What you should do:
Transcribe the records below from the first line to the line that includes "发表于 2023-4-27 23:09", inclusive, and omit the pictures.
____
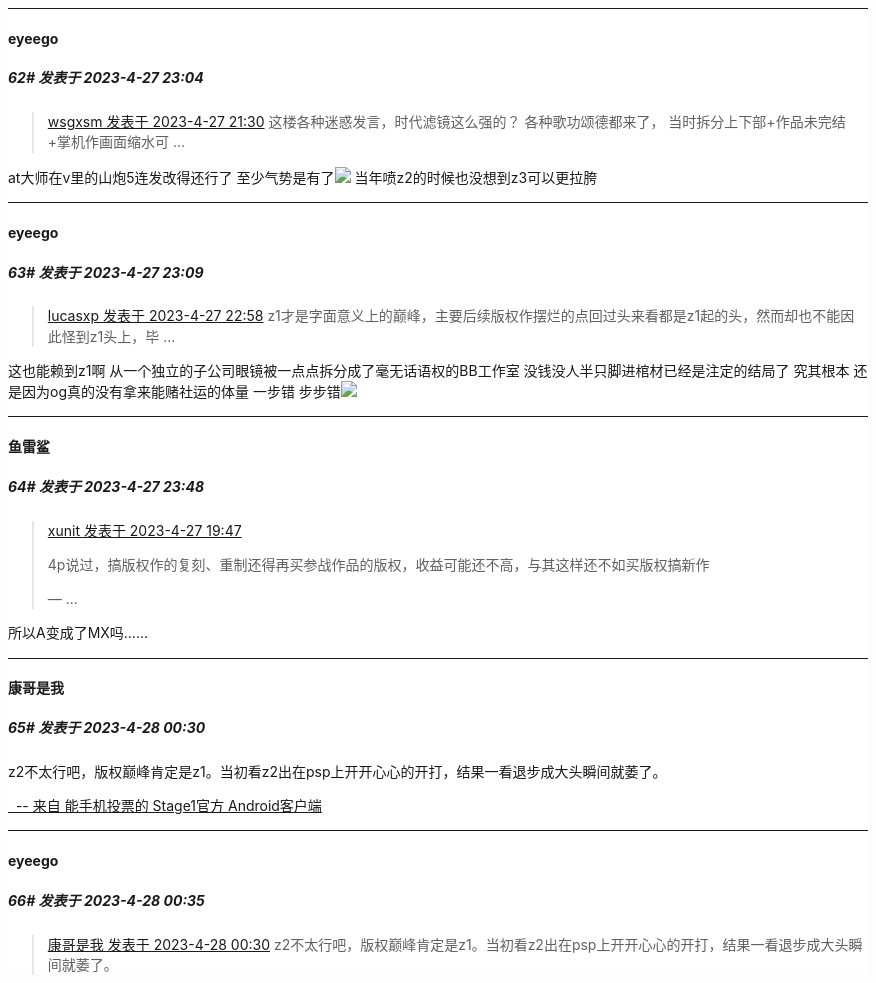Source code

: 
*****

####  eyeego  
##### 62#       发表于 2023-4-27 23:04

<blockquote><a href="httphttps://bbs.saraba1st.com/2b/forum.php?mod=redirect&amp;goto=findpost&amp;pid=60640442&amp;ptid=2131027" target="_blank">wsgxsm 发表于 2023-4-27 21:30</a>
这楼各种迷惑发言，时代滤镜这么强的？ 各种歌功颂德都来了， 当时拆分上下部+作品未完结+掌机作画面缩水可 ...</blockquote>
at大师在v里的山炮5连发改得还行了 至少气势是有了<img src="https://static.saraba1st.com/image/smiley/face2017/066.png" referrerpolicy="no-referrer">
当年喷z2的时候也没想到z3可以更拉胯

*****

####  eyeego  
##### 63#       发表于 2023-4-27 23:09

<blockquote><a href="httphttps://bbs.saraba1st.com/2b/forum.php?mod=redirect&amp;goto=findpost&amp;pid=60641495&amp;ptid=2131027" target="_blank">lucasxp 发表于 2023-4-27 22:58</a>
z1才是字面意义上的巅峰，主要后续版权作摆烂的点回过头来看都是z1起的头，然而却也不能因此怪到z1头上，毕 ...</blockquote>
这也能赖到z1啊
从一个独立的子公司眼镜被一点点拆分成了毫无话语权的BB工作室 没钱没人半只脚进棺材已经是注定的结局了 
究其根本 还是因为og真的没有拿来能赌社运的体量 一步错 步步错<img src="https://static.saraba1st.com/image/smiley/face2017/067.png" referrerpolicy="no-referrer">


*****

####  鱼雷鲨  
##### 64#       发表于 2023-4-27 23:48

<blockquote><a href="httphttps://bbs.saraba1st.com/2b/forum.php?mod=redirect&amp;goto=findpost&amp;pid=60639074&amp;ptid=2131027" target="_blank">xunit 发表于 2023-4-27 19:47</a>

4p说过，搞版权作的复刻、重制还得再买参战作品的版权，收益可能还不高，与其这样还不如买版权搞新作

— ...</blockquote>
所以A变成了MX吗……


*****

####  康哥是我  
##### 65#       发表于 2023-4-28 00:30

z2不太行吧，版权巅峰肯定是z1。当初看z2出在psp上开开心心的开打，结果一看退步成大头瞬间就萎了。

[  -- 来自 能手机投票的 Stage1官方 Android客户端](https://www.coolapk.com/apk/140634)


*****

####  eyeego  
##### 66#       发表于 2023-4-28 00:35

<blockquote><a href="httphttps://bbs.saraba1st.com/2b/forum.php?mod=redirect&amp;goto=findpost&amp;pid=60642434&amp;ptid=2131027" target="_blank">康哥是我 发表于 2023-4-28 00:30</a>
z2不太行吧，版权巅峰肯定是z1。当初看z2出在psp上开开心心的开打，结果一看退步成大头瞬间就萎了。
____
Your response:
Source code

: 
*****

####  eyeego  
##### 62#       发表于 2023-4-27 23:04

<blockquote><a href="httphttps://bbs.saraba1st.com/2b/forum.php?mod=redirect&amp;goto=findpost&amp;pid=60640442&amp;ptid=2131027" target="_blank">wsgxsm 发表于 2023-4-27 21:30</a>
这楼各种迷惑发言，时代滤镜这么强的？ 各种歌功颂德都来了， 当时拆分上下部+作品未完结+掌机作画面缩水可 ...</blockquote>
at大师在v里的山炮5连发改得还行了 至少气势是有了<img src="https://static.saraba1st.com/image/smiley/face2017/066.png" referrerpolicy="no-referrer">
当年喷z2的时候也没想到z3可以更拉胯

*****

####  eyeego  
##### 63#       发表于 2023-4-27 23:09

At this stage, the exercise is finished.